[PATCH] D53736: [BTF] Add BTF DebugInfo
Yonghong Song via Phabricator via llvm-commits
llvm-commits at lists.llvm.org
Thu Oct 25 15:45:41 PDT 2018
yonghong-song created this revision.
yonghong-song added reviewers: aprantl, dblaikie, echristo, ast.
yonghong-song added a project: debug-info.
Herald added subscribers: llvm-commits, JDevlieghere, mgorny.
This patch adds BPF Debug Format (BTF) as a standalone
LLVM debuginfo. The BTF related sections are directly
generated from IR. The BTF debuginfo is generated
only when the compilation target is BPF.
What is BTF?
============
First, the BPF is a linux kernel virtual machine
and widely used for tracing, networking and security.
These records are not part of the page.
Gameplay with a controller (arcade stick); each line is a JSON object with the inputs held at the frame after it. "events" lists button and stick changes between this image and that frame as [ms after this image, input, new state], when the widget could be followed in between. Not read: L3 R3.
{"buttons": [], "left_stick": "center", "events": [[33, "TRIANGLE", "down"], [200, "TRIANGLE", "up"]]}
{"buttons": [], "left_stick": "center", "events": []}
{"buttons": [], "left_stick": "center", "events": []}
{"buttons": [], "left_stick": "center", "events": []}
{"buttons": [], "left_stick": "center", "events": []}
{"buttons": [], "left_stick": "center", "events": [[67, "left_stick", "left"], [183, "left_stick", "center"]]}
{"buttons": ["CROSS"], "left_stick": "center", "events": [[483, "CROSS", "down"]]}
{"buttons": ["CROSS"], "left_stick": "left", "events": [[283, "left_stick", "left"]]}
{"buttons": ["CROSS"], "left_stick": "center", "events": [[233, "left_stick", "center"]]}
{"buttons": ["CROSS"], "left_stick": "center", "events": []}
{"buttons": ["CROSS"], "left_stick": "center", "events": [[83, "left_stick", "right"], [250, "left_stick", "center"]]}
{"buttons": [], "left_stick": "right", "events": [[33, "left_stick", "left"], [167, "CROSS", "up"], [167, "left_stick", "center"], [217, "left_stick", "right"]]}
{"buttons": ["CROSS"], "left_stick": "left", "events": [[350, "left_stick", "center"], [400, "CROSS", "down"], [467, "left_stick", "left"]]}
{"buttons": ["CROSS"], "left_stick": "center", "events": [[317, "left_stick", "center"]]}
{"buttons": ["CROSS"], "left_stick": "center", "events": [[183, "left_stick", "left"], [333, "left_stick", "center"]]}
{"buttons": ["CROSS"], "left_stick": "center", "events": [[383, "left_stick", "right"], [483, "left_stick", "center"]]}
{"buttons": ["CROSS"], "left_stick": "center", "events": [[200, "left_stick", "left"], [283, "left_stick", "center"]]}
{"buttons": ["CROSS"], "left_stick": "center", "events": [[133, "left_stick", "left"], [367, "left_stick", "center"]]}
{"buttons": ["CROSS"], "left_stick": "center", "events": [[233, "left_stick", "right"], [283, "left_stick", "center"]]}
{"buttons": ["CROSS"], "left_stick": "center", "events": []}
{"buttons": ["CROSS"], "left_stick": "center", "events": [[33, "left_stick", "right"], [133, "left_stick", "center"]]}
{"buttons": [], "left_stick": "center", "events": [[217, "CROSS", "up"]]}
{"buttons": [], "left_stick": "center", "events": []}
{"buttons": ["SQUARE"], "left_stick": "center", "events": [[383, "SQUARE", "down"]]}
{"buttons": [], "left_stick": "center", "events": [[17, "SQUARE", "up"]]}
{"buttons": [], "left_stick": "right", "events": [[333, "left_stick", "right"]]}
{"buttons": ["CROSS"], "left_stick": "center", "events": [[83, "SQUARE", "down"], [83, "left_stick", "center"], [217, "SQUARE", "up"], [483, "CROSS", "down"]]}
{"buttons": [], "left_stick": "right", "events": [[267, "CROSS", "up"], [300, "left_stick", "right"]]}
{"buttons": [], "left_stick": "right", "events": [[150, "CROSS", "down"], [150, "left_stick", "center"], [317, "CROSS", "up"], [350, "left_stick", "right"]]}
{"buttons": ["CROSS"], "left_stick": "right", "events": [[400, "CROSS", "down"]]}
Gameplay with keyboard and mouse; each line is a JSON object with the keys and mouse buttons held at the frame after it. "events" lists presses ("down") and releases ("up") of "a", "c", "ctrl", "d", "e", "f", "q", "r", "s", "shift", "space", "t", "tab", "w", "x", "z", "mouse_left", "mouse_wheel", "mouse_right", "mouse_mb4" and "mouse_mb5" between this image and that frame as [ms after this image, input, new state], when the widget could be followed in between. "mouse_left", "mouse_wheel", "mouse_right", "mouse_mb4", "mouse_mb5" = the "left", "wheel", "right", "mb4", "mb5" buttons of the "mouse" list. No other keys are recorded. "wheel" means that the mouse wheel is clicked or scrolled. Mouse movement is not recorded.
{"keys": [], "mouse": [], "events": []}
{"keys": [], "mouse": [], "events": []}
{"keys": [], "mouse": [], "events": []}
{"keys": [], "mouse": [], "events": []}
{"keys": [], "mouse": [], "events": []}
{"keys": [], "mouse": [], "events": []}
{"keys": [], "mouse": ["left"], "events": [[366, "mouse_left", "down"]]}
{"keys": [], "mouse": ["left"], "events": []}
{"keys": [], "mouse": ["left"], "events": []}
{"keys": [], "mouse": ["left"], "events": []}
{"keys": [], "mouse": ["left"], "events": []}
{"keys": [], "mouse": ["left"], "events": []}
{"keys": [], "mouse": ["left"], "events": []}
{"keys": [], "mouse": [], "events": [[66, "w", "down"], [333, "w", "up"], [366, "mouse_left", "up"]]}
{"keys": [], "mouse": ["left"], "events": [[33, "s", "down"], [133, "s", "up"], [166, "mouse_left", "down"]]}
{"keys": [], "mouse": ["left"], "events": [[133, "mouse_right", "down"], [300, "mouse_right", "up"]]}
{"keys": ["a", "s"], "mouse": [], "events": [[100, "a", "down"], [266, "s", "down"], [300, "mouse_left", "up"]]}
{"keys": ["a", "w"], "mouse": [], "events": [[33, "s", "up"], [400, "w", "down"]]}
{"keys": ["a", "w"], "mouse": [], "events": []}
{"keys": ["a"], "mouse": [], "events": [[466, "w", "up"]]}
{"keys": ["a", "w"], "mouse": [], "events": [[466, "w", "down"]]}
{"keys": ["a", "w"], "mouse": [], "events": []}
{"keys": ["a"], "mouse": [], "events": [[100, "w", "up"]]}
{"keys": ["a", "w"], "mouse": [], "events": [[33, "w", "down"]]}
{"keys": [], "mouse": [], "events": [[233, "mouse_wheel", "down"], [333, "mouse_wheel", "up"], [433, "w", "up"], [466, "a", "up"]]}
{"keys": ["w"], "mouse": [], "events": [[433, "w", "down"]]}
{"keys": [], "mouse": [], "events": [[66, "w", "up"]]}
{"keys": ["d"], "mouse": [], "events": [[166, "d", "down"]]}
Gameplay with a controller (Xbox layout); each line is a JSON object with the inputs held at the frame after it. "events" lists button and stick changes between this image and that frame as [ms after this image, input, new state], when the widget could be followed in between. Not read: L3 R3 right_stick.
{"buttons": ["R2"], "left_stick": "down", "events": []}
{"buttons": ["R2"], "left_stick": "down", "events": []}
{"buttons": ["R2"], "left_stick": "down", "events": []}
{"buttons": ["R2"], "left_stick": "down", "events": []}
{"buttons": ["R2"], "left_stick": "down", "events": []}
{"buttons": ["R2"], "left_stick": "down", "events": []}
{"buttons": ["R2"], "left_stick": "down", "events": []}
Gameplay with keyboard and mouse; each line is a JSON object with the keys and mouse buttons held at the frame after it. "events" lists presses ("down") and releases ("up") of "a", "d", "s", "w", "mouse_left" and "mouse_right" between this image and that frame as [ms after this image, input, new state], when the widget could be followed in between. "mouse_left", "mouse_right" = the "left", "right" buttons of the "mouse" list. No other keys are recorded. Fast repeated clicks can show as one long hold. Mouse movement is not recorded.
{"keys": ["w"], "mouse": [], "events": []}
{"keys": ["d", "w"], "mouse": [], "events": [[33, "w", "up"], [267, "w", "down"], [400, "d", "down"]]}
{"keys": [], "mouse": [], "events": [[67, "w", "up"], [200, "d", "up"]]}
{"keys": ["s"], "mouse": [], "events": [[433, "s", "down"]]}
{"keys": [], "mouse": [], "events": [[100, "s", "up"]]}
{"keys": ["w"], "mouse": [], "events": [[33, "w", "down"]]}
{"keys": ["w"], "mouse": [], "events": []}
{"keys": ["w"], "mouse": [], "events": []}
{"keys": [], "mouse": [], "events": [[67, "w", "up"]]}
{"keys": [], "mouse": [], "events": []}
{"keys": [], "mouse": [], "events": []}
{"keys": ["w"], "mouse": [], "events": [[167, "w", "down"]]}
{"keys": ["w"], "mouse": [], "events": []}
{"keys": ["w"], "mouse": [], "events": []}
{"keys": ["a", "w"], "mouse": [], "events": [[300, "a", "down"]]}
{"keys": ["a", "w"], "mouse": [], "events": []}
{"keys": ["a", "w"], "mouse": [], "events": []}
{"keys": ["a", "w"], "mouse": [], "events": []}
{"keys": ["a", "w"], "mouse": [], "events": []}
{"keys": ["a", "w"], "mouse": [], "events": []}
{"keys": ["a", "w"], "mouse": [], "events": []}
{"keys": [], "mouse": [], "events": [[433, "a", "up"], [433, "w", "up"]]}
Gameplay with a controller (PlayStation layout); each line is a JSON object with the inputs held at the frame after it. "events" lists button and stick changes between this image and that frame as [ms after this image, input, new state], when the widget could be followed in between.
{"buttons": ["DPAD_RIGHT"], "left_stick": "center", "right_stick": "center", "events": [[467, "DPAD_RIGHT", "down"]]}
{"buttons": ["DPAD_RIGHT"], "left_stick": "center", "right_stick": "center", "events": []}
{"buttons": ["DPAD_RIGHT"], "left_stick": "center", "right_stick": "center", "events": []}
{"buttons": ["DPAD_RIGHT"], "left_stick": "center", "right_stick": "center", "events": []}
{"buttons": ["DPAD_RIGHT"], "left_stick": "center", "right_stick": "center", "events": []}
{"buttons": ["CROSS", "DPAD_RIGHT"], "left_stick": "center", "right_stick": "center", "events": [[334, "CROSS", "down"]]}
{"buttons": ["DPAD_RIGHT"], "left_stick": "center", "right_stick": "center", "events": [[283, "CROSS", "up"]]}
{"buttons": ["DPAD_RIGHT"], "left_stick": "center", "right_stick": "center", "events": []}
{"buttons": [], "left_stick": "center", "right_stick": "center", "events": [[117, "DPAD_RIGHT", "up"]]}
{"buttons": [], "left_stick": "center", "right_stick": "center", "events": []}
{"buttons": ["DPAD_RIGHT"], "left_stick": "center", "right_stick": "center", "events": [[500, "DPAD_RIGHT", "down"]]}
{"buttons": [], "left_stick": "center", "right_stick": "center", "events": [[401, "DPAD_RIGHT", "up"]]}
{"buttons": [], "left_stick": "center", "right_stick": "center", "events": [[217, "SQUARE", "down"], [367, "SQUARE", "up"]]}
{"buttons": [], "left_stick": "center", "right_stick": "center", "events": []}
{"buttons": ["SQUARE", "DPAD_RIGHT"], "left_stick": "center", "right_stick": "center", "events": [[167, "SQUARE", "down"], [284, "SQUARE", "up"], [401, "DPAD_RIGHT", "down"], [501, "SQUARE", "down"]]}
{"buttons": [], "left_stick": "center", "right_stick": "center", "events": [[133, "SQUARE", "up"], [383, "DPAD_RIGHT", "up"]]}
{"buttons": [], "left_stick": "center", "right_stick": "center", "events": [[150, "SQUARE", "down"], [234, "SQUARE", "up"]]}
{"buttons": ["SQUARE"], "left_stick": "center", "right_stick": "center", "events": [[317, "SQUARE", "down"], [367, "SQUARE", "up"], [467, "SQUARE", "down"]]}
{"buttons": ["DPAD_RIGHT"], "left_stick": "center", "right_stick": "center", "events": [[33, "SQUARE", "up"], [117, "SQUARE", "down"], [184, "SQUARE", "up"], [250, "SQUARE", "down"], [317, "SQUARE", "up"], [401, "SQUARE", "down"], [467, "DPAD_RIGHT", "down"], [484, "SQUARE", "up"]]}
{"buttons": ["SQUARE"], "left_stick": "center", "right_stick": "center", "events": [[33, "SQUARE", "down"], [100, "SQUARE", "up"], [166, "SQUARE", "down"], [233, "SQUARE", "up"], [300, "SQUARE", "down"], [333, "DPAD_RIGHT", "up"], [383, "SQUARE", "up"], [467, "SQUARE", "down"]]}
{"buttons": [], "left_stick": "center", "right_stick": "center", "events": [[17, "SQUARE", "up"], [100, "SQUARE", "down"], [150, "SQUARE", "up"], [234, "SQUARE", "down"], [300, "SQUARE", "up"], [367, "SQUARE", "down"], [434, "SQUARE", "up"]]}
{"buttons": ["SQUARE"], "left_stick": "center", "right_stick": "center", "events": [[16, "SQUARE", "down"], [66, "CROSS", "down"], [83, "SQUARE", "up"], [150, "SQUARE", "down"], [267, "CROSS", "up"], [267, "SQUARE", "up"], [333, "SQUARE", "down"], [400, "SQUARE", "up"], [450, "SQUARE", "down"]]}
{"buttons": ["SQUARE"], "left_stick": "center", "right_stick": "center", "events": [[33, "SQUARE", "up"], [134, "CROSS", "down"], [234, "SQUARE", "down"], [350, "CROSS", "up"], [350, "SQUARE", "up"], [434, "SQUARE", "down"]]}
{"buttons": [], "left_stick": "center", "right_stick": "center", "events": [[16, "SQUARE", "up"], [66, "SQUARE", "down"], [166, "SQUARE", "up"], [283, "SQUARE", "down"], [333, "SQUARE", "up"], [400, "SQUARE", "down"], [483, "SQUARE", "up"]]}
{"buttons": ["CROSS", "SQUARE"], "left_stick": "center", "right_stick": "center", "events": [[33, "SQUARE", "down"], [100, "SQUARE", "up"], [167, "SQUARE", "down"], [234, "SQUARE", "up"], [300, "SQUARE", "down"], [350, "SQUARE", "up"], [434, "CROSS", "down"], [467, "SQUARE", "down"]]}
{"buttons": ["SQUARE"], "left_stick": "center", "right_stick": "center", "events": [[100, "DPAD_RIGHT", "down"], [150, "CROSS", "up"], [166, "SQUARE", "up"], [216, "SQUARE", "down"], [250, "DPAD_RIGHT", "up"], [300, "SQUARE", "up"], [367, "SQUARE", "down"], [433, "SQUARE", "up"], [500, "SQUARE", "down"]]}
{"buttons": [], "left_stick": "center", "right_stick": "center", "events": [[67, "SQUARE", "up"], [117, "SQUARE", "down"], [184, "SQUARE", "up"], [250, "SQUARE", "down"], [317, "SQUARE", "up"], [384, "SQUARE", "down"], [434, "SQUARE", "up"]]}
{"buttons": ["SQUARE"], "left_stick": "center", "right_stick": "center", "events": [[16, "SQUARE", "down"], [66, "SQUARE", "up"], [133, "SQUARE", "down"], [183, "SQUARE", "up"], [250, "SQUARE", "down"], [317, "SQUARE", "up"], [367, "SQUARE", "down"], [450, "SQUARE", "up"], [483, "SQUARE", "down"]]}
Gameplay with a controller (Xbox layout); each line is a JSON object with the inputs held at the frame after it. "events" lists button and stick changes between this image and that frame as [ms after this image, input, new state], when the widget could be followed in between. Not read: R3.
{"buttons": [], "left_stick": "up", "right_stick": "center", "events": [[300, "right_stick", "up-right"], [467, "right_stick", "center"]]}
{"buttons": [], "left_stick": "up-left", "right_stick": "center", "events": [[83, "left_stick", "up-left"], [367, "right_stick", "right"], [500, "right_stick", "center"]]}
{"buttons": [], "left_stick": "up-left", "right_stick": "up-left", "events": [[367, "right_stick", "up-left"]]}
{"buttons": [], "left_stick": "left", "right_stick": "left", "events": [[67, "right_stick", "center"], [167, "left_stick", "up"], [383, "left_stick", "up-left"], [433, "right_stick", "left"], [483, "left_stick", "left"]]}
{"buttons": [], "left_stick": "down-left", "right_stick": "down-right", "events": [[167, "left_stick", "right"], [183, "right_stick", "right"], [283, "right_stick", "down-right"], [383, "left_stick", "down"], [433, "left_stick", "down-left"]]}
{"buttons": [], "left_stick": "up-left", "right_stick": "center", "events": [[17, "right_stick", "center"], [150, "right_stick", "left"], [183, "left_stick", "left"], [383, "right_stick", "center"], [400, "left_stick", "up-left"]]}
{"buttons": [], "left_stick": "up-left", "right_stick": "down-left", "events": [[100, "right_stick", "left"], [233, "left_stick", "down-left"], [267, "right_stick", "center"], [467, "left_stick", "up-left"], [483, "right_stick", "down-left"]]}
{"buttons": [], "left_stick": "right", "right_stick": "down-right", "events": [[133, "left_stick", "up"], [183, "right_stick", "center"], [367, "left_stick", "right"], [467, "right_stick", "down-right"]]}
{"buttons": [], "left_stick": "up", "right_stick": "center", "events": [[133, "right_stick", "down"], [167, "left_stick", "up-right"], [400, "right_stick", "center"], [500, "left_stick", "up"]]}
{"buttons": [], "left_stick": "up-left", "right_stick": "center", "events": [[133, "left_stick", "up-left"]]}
https://www.kernel.org/doc/Documentation/networking/filter.txt
https://cilium.readthedocs.io/en/v1.2/bpf/
BTF is the debug info format for BPF, introduced in the below
linux patch
https://github.com/torvalds/linux/commit/69b693f0aefa0ed521e8bd02260523b5ae446ad7#diff-06fb1c8825f653d7e539058b72c83332
in the patch set mentioned in the below lwn article.
https://lwn.net/Articles/752047/
The BTF format is specified in the above github commit.
In summary, its layout looks like
struct btf_header
type subsection (a list of types)
string subsection (a list of strings)
With such information, the kernel and the user space is able to
pretty print a particular bpf map key/value. One possible example below:
Withtout BTF:
key: [ 0x01, 0x01, 0x00, 0x00 ]
With BTF:
key: struct t { a : 1; b : 1; c : 0}
where struct is defined as
struct t { char a; char b; short c; };
How BTF is generated?
=====================
Currently, the BTF is generated through pahole.
https://git.kernel.org/pub/scm/devel/pahole/pahole.git/commit/?id=68645f7facc2eb69d0aeb2dd7d2f0cac0feb4d69
and available in pahole v1.12
https://git.kernel.org/pub/scm/devel/pahole/pahole.git/commit/?id=4a21c5c8db0fcd2a279d067ecfb731596de822d4
Basically, the bpf program needs to be compiled with -g with
dwarf sections generated. The pahole is enhanced such that
a .BTF section can be generated based on dwarf. This format
of the .BTF section matches the format expected by
the kernel, so a bpf loader can just take the .BTF section
and load it into the kernel.
https://github.com/torvalds/linux/commit/8a138aed4a807ceb143882fb23a423d524dcdb35
The .BTF section layout is also specified in this patch:
with file include/llvm/BinaryFormat/BTF.h.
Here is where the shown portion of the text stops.